引文
------------
所以通过打开/dev/hwbinder节点,mmap一段虚拟内存,建立私有映射,用于binder通信接收数据。
更多的可能需要到底层去看下这个节点相关创建以及ioctl的用法

2

system/hwservicemanager/ServiceManager.cpp
manager->add(serviceName, manager)
这个类没有看到构造函数,
static std::string serviceName = “default”;
自己是manager同样也是server,所以将自己加入管理器

Return<bool> ServiceManager::add(const hidl_string& name, const sp<IBase>& service) {
……
        for(size_t i = 0; i < interfaceChain.size(); i++) {
            const std::string fqName = interfaceChain[i];

            PackageInterfaceMap &ifaceMap = mServiceMap[fqName];
            HidlService *hidlService = ifaceMap.lookup(name);
	//将服务插入ifaceMap
            if (hidlService == nullptr) {
                ifaceMap.insertService(
                    std::make_unique<HidlService>(fqName, name, service, callingContext.pid));
            } 

如果ifaceMap找不到要添加名字的服务,将当前服务插入ifaceMap
manager->add(serviceName, tokenManager)
------------
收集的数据
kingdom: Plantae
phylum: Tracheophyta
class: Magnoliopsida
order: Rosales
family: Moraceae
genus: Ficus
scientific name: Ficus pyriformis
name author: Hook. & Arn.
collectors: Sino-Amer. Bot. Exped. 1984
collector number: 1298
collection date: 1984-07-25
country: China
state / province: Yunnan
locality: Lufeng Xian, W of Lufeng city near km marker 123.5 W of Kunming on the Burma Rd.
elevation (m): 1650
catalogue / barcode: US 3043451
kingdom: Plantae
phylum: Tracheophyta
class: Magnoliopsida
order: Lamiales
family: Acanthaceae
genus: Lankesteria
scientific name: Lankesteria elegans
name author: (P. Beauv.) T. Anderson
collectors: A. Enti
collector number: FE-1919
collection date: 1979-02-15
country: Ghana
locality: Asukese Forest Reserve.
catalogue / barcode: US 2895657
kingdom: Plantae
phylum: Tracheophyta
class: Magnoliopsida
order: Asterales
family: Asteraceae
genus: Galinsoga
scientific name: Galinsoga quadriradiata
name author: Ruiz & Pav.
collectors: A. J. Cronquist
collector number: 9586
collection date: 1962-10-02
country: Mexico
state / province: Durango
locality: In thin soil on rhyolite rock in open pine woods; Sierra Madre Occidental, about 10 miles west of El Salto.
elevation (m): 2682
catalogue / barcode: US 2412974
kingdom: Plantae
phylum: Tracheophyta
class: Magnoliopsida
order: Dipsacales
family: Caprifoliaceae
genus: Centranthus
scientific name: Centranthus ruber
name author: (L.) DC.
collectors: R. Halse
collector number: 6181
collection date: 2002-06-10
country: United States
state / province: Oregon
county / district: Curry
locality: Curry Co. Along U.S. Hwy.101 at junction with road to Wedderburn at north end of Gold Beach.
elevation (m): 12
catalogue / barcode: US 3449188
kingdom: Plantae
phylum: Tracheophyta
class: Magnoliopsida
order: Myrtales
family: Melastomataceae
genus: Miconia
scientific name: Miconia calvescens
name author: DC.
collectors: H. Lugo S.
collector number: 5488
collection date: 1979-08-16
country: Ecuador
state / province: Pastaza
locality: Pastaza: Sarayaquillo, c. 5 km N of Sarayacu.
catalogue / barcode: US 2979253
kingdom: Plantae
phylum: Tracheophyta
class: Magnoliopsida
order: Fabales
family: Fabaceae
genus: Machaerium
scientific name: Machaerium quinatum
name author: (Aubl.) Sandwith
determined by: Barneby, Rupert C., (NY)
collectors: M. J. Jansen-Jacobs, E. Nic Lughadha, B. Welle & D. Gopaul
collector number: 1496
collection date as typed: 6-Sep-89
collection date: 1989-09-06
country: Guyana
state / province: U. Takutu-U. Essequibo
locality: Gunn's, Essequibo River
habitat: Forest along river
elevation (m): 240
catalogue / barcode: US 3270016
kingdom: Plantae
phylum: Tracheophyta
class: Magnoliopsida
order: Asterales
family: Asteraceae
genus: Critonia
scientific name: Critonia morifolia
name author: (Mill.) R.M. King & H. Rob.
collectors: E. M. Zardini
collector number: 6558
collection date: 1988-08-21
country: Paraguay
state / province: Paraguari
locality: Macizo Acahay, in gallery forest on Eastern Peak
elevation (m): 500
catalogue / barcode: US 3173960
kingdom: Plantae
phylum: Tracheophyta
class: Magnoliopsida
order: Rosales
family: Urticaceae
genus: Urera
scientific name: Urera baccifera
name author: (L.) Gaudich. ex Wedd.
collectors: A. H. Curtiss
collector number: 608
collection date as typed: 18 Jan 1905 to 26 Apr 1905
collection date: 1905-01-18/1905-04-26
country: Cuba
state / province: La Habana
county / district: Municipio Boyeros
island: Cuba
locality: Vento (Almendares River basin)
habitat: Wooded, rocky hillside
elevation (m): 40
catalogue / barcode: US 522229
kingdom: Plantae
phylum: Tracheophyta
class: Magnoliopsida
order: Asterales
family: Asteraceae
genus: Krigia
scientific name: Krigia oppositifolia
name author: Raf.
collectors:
------------
根据引文回答下列问题:
(a) 为了建立用于binder通信接收数据的私有映射,打开的是哪个节点?
(b) serviceName 被赋予了什么值?
(c) 如果ifaceMap找不到要添加名字的服务,会执行什么操作?

(a) /dev/hwbinder节点。
(b) "default"。
(c) 将当前服务插入ifaceMap。